─── DATA FOR ANALYSIS

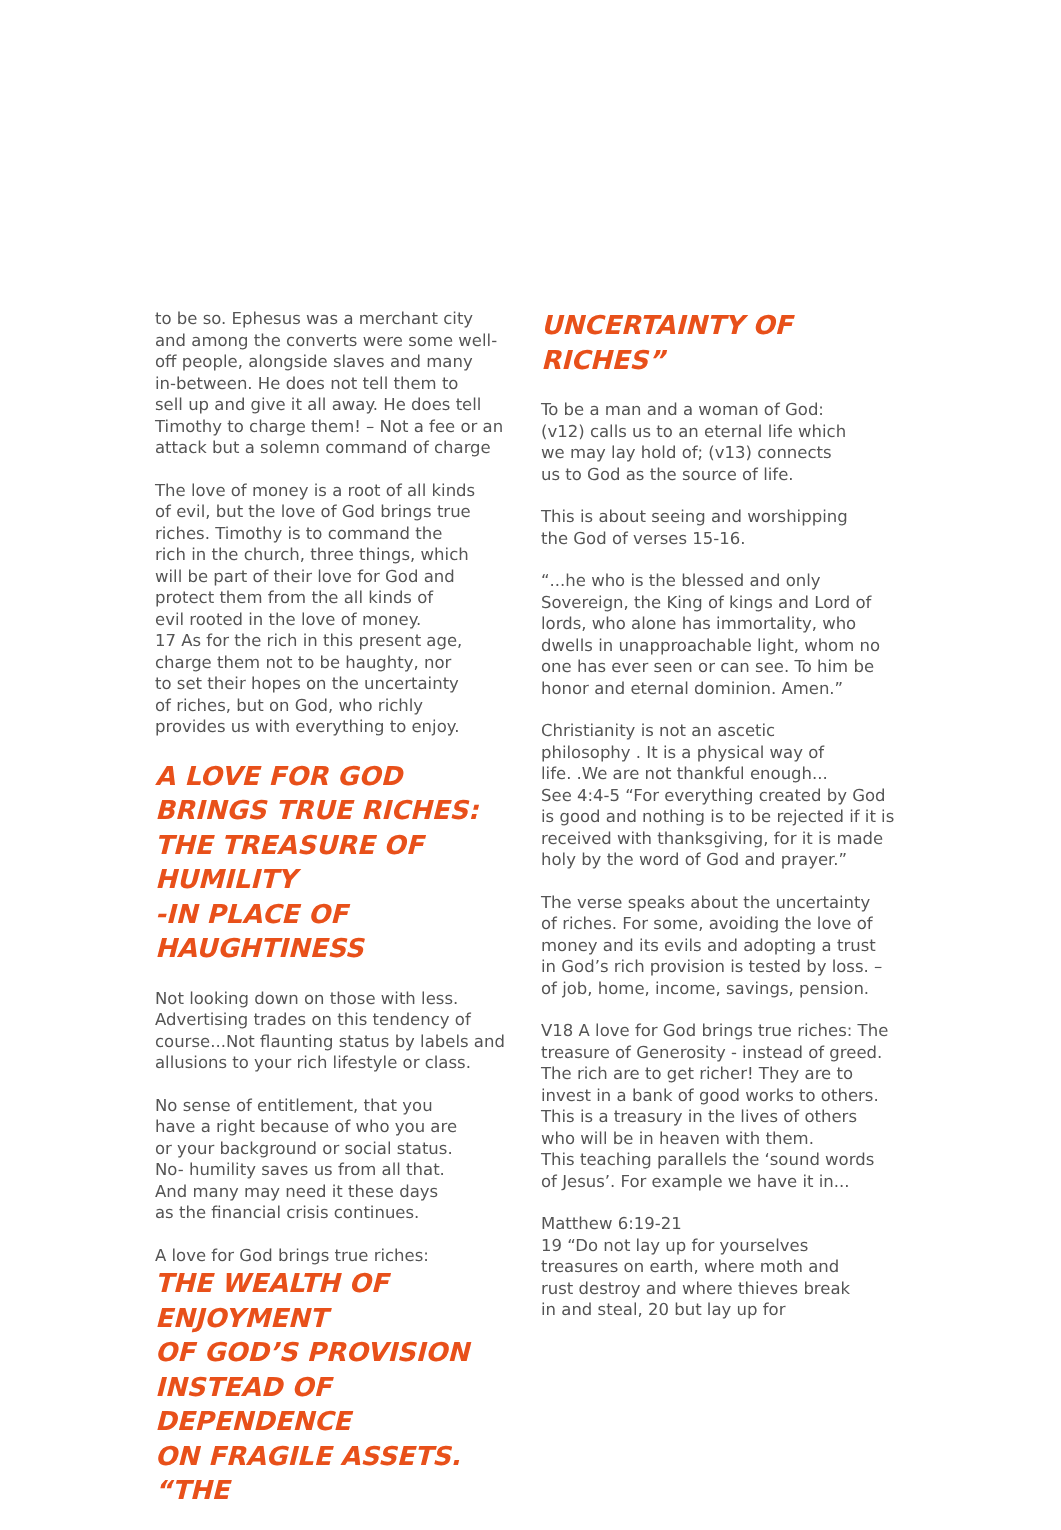to be so. Ephesus was a merchant city
and among the converts were some well-
off people, alongside slaves and many
in-between. He does not tell them to
sell up and give it all away. He does tell
Timothy to charge them! – Not a fee or an
attack but a solemn command of charge
The love of money is a root of all kinds
of evil, but the love of God brings true
riches. Timothy is to command the
rich in the church, three things, which
will be part of their love for God and
protect them from the all kinds of
evil rooted in the love of money.
17 As for the rich in this present age,
charge them not to be haughty, nor
to set their hopes on the uncertainty
of riches, but on God, who richly
provides us with everything to enjoy.
A LOVE FOR GOD
BRINGS TRUE RICHES:
THE TREASURE OF HUMILITY
-IN PLACE OF HAUGHTINESS
Not looking down on those with less.
Advertising trades on this tendency of
course...Not flaunting status by labels and
allusions to your rich lifestyle or class.
No sense of entitlement, that you
have a right because of who you are
or your background or social status.
No- humility saves us from all that.
And many may need it these days
as the financial crisis continues.
A love for God brings true riches:
THE WEALTH OF ENJOYMENT
OF GOD’S PROVISION
INSTEAD OF DEPENDENCE
ON FRAGILE ASSETS. “THE
UNCERTAINTY OF RICHES”
To be a man and a woman of God:
(v12) calls us to an eternal life which
we may lay hold of; (v13) connects
us to God as the source of life.
This is about seeing and worshipping
the God of verses 15-16.
“...he who is the blessed and only
Sovereign, the King of kings and Lord of
lords, who alone has immortality, who
dwells in unapproachable light, whom no
one has ever seen or can see. To him be
honor and eternal dominion. Amen.”
Christianity is not an ascetic
philosophy . It is a physical way of
life. .We are not thankful enough...
See 4:4-5 “For everything created by God
is good and nothing is to be rejected if it is
received with thanksgiving, for it is made
holy by the word of God and prayer.”
The verse speaks about the uncertainty
of riches. For some, avoiding the love of
money and its evils and adopting a trust
in God’s rich provision is tested by loss. –
of job, home, income, savings, pension.
V18 A love for God brings true riches: The
treasure of Generosity - instead of greed.
The rich are to get richer! They are to
invest in a bank of good works to others.
This is a treasury in the lives of others
who will be in heaven with them.
This teaching parallels the ‘sound words
of Jesus’. For example we have it in...
Matthew 6:19-21
19 “Do not lay up for yourselves
treasures on earth, where moth and
rust destroy and where thieves break
in and steal, 20 but lay up for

──────

ASSIGNMENT - Please set the records down again exactly as written. The pictures should not be included.

EXERCISE RESULT -
to be so. Ephesus was a merchant city
and among the converts were some well-
off people, alongside slaves and many
in-between. He does not tell them to
sell up and give it all away. He does tell
Timothy to charge them! – Not a fee or an
attack but a solemn command of charge
The love of money is a root of all kinds
of evil, but the love of God brings true
riches. Timothy is to command the
rich in the church, three things, which
will be part of their love for God and
protect them from the all kinds of
evil rooted in the love of money.
17 As for the rich in this present age,
charge them not to be haughty, nor
to set their hopes on the uncertainty
of riches, but on God, who richly
provides us with everything to enjoy.
A LOVE FOR GOD
BRINGS TRUE RICHES:
THE TREASURE OF HUMILITY
-IN PLACE OF HAUGHTINESS
Not looking down on those with less.
Advertising trades on this tendency of
course...Not flaunting status by labels and
allusions to your rich lifestyle or class.
No sense of entitlement, that you
have a right because of who you are
or your background or social status.
No- humility saves us from all that.
And many may need it these days
as the financial crisis continues.
A love for God brings true riches:
THE WEALTH OF ENJOYMENT
OF GOD’S PROVISION
INSTEAD OF DEPENDENCE
ON FRAGILE ASSETS. “THE
UNCERTAINTY OF RICHES”
To be a man and a woman of God:
(v12) calls us to an eternal life which
we may lay hold of; (v13) connects
us to God as the source of life.
This is about seeing and worshipping
the God of verses 15-16.
“...he who is the blessed and only
Sovereign, the King of kings and Lord of
lords, who alone has immortality, who
dwells in unapproachable light, whom no
one has ever seen or can see. To him be
honor and eternal dominion. Amen.”
Christianity is not an ascetic
philosophy . It is a physical way of
life. .We are not thankful enough...
See 4:4-5 “For everything created by God
is good and nothing is to be rejected if it is
received with thanksgiving, for it is made
holy by the word of God and prayer.”
The verse speaks about the uncertainty
of riches. For some, avoiding the love of
money and its evils and adopting a trust
in God’s rich provision is tested by loss. –
of job, home, income, savings, pension.
V18 A love for God brings true riches: The
treasure of Generosity - instead of greed.
The rich are to get richer! They are to
invest in a bank of good works to others.
This is a treasury in the lives of others
who will be in heaven with them.
This teaching parallels the ‘sound words
of Jesus’. For example we have it in...
Matthew 6:19-21
19 “Do not lay up for yourselves
treasures on earth, where moth and
rust destroy and where thieves break
in and steal, 20 but lay up for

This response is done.